At the same time, the OECD notes that start-ups often appear in databases only after reaching visible milestones, such as raising funding or launching a product. Because of these registration lags, the most recent years in the dataset, especially 2023 and 2024, are likely still incomplete, meaning that part of the apparent decline may disappear as more companies are added retrospectively.
A tool for innovation policy
The OECD emphasises that the database was designed primarily as a policy and research tool. By linking entrepreneurial data with information on patents, trademarks, and firm performance, the database enables deeper analysis of how innovation ecosystems work. Researchers can study questions such as:
- How start-ups contribute to technological breakthroughs
- Which funding models support innovation best
- How ecosystems differ across countries and regions
- How policies influence start-up growth and exit strategies
For policymakers trying to strengthen innovation ecosystems, these insights could prove valuable.

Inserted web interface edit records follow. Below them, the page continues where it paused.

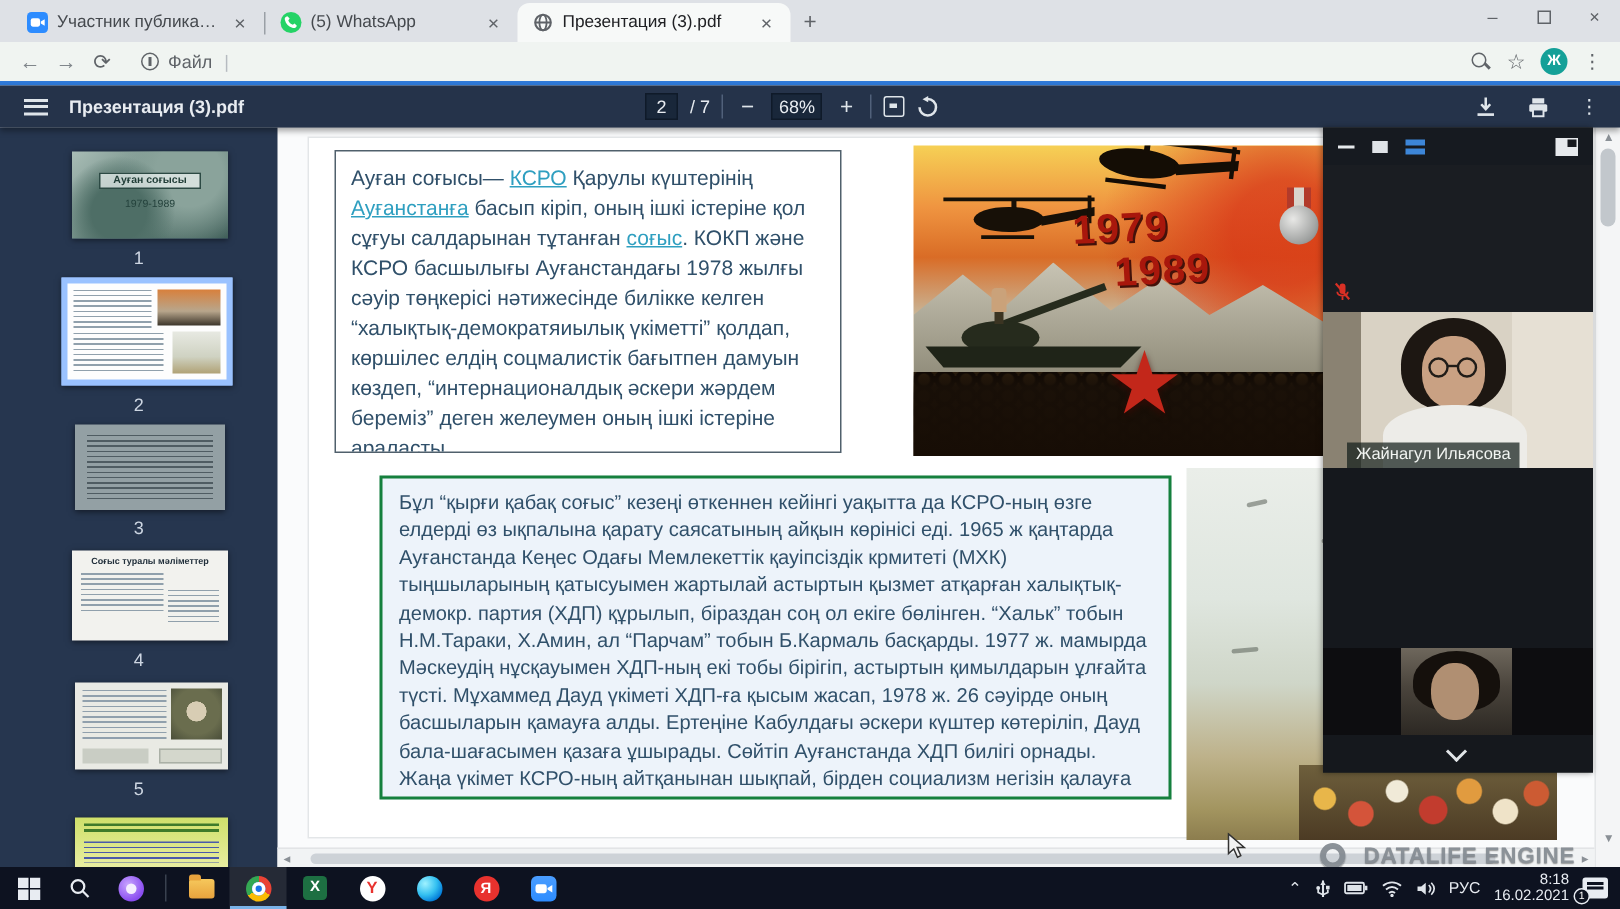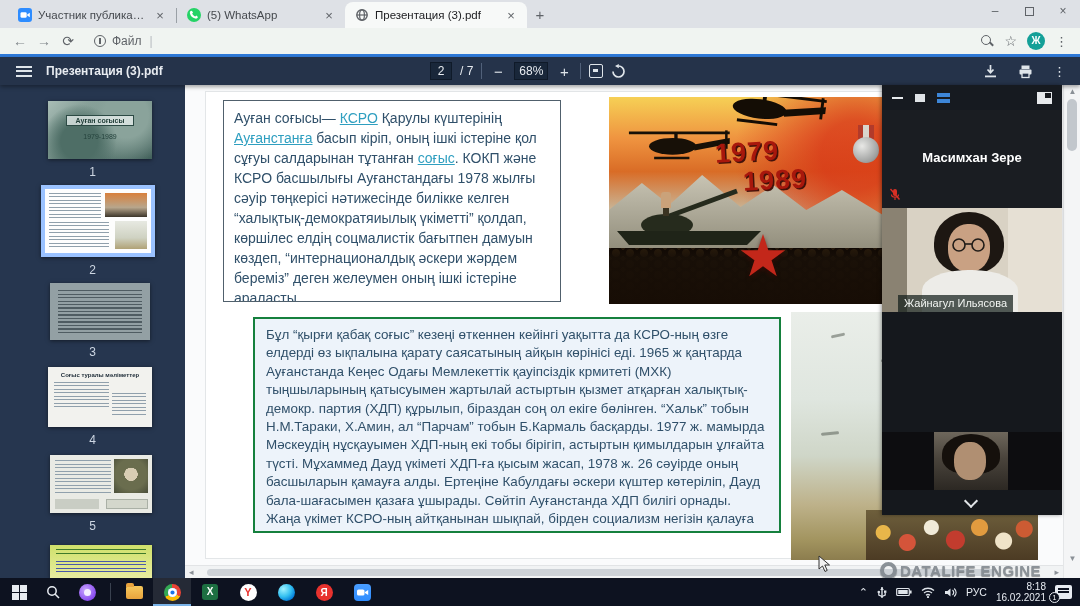--- a/index.html
+++ b/index.html
@@ -162,21 +162,21 @@
   .tile3 .glow { position:absolute; inset:0; background:radial-gradient(circle at 55% 45%, #641109 0 18%, rgba(60,10,5,.5) 40%, transparent 70%); }
   .tile3 .nametag { bottom:22px; background:rgba(10,12,10,.55); }
   .tile4 { top:347px; height:58px; background:#0d0d10; }
   .p4-col { position:absolute; left:52px; top:0; width:74px; height:100%; background:linear-gradient(180deg,#6e675c 0%,#4a443c 45%,#2c2823 100%); }
   .p4-hair { position:absolute; left:60px; top:2px; width:58px; height:40px; background:#15100c; border-radius:50% 50% 40% 40%; }
   .p4-face { position:absolute; left:72px; top:10px; width:32px; height:38px; background:#b08f72; border-radius:46%; }
   .zchevbar { position:absolute; left:0; top:405px; width:100%; height:25px; background:#15181d; }
   .chev { position:absolute; left:50%; top:6px; width:10px; height:10px; margin-left:-6px; border-right:2.2px solid #e2e5e8; border-bottom:2.2px solid #e2e5e8; transform:rotate(45deg); }
 
   
-  .wmark { position:absolute; left:880px; top:477px; display:flex; align-items:center; gap:3px; z-index:6; opacity:.9; }
+  .wmark { position:absolute; left:880px; top:477px; display:flex; align-items:center; gap:12px; z-index:6; opacity:.9; }
   .wmark .logo { width:17px; height:17px; border:4px solid #80878e; border-radius:50%; box-shadow:0 1px 1px rgba(0,0,0,.4); }
   .wmark .wtxt { font-size:15px; font-weight:bold; color:#81888f; letter-spacing:.5px; text-shadow:0 1px 1px rgba(0,0,0,.45); white-space:nowrap; }
 
   
   .cursor { position:absolute; left:818px; top:470px; z-index:9; }
 
   
   .taskbar { position:absolute; left:0; top:578px; width:1080px; height:28px; background:#0d1220; display:flex; align-items:center; z-index:10; }
   .tbico { width:38px; height:28px; display:flex; align-items:center; justify-content:center; flex:none; }
   .tbico.slim { width:30px; }
@@ -419,21 +419,20 @@
         <span class="zmin"></span>
         <span class="zmax"></span>
         <span class="zgal">
             <i></i>
             <i></i>
           </span>
         <span class="zexpand"></span>
       </div>
 
       <div class="tile tile1">
-        <div class="tname-center">Масимхан Зере</div>
         <span class="micoff">
           <svg viewBox="0 0 12 13">
               <rect x="4" y="1" width="4" height="7" rx="2" fill="#d93025"></rect>
               <path d="M2.5 6.5 C2.5 10 9.5 10 9.5 6.5" fill="none" stroke="#d93025" stroke-width="1.2"></path>
               <line x1="6" y1="9.5" x2="6" y2="12" stroke="#d93025" stroke-width="1.2"></line>
               <line x1="1.5" y1="1" x2="10.5" y2="11.5" stroke="#d93025" stroke-width="1.4"></line>
             </svg>
         </span>
       </div>
 

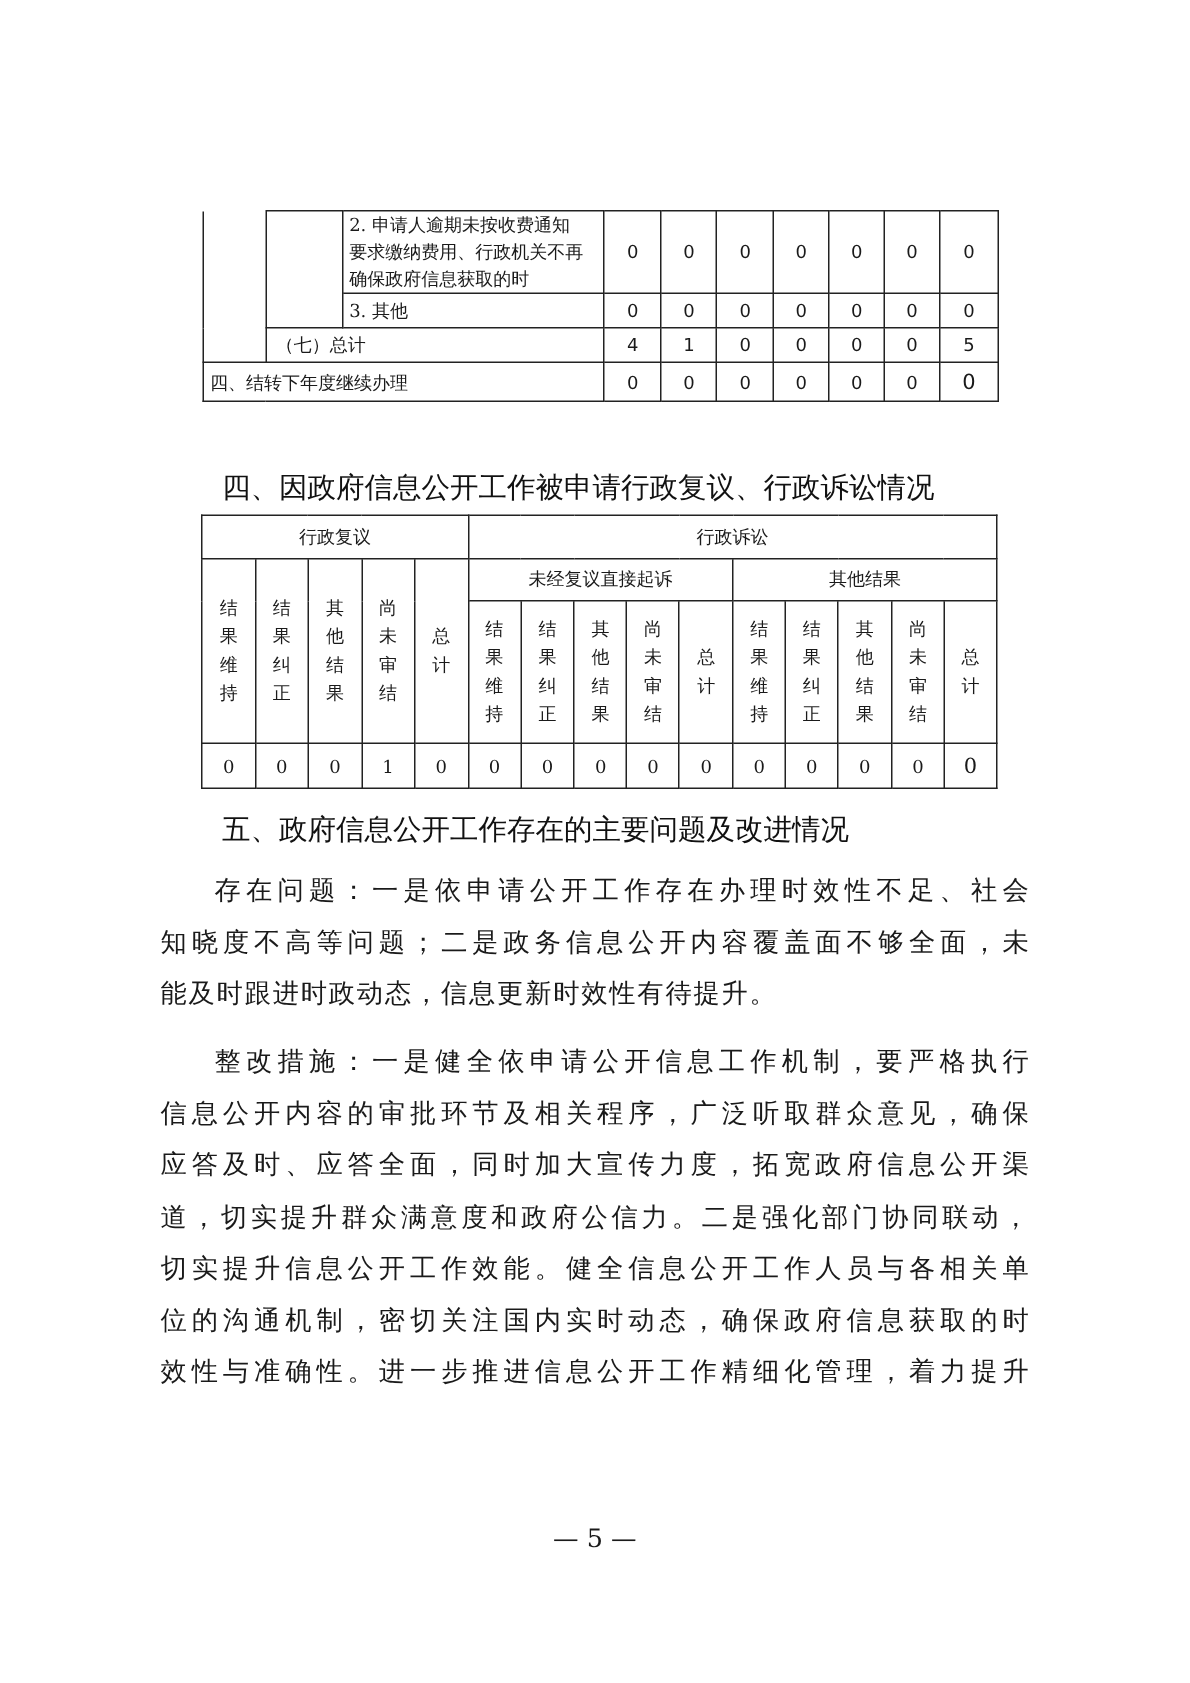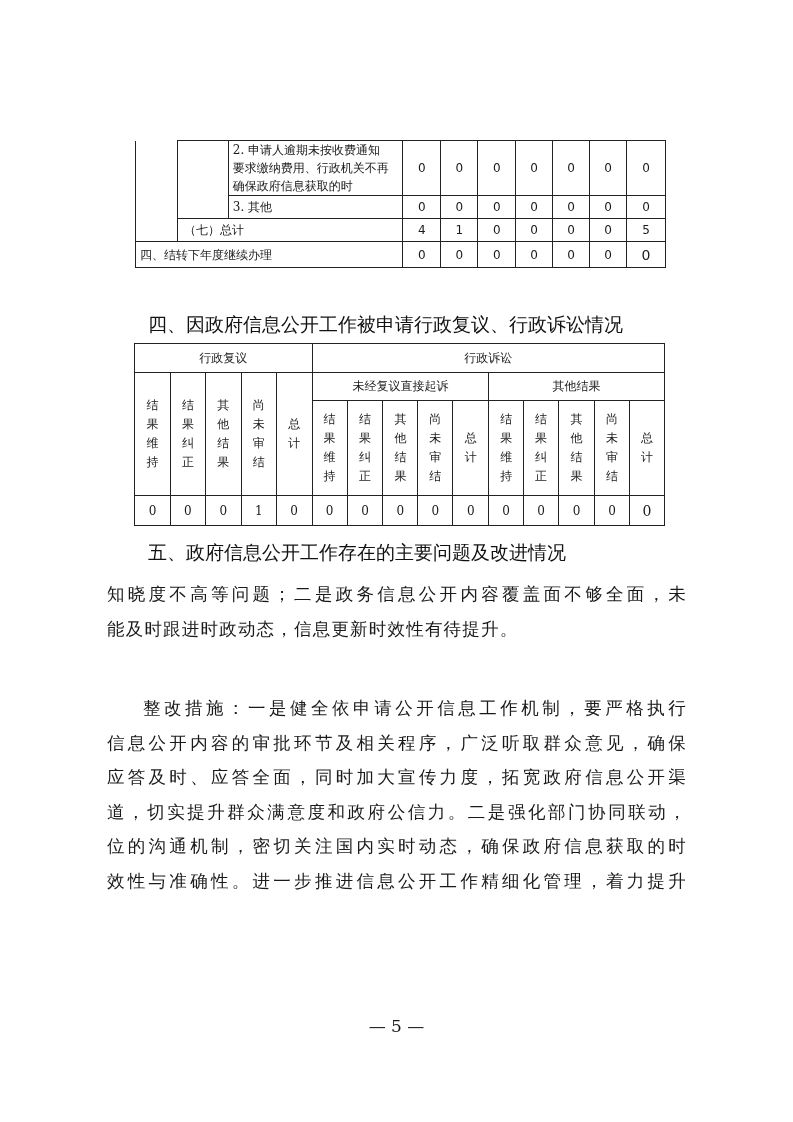--- a/index.html
+++ b/index.html
@@ -183,26 +183,28 @@
     <td class="num">0</td>
     <td class="num">0</td>
     <td class="num" style="font-size:14px">0</td>
   </tr>
 </tbody>
   </table>
 
 <div class="heading" style="left:148px; top:540px;">五、政府信息公开工作存在的主要问题及改进情况</div>
 
 <div class="para" style="top:577px;">
+  <span class="line" style="padding-left:36px">存在问题：一是依申请公开工作存在办理时效性不足、社会</span>
   <span class="line">知晓度不高等问题；二是政务信息公开内容覆盖面不够全面，未</span>
   <span class="line last">能及时跟进时政动态，信息更新时效性有待提升。</span>
 </div>
 
 <div class="para" style="top:691px;">
   <span class="line" style="padding-left:36px">整改措施：一是健全依申请公开信息工作机制，要严格执行</span>
   <span class="line">信息公开内容的审批环节及相关程序，广泛听取群众意见，确保</span>
   <span class="line">应答及时、应答全面，同时加大宣传力度，拓宽政府信息公开渠</span>
   <span class="line">道，切实提升群众满意度和政府公信力。二是强化部门协同联动，</span>
+  <span class="line">切实提升信息公开工作效能。健全信息公开工作人员与各相关单</span>
   <span class="line">位的沟通机制，密切关注国内实时动态，确保政府信息获取的时</span>
   <span class="line">效性与准确性。进一步推进信息公开工作精细化管理，着力提升</span>
 </div>
 
 <div class="pagenum">— 5 —</div>
 
 </body></html>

Evidence-based policy is particularly important as governments increasingly invest in startup ecosystems, from venture funds to incubators and innovation hubs.
A more global picture of entrepreneurship
Perhaps the most important contribution of the OECD database is that it moves beyond the historically US-centric view of start-up ecosystems. By combining multiple sources and linking them to global innovation data, the project provides a far more balanced picture of entrepreneurial activity across regions.
For the OECD, this broader perspective is essential. Innovation-driven entrepreneurship is no longer confined to Silicon Valley or a handful of European capitals. It is becoming a truly global phenomenon.
With the new database, researchers and policymakers now have a powerful tool to understand that transformation, and perhaps shape the next generation of innovation ecosystems.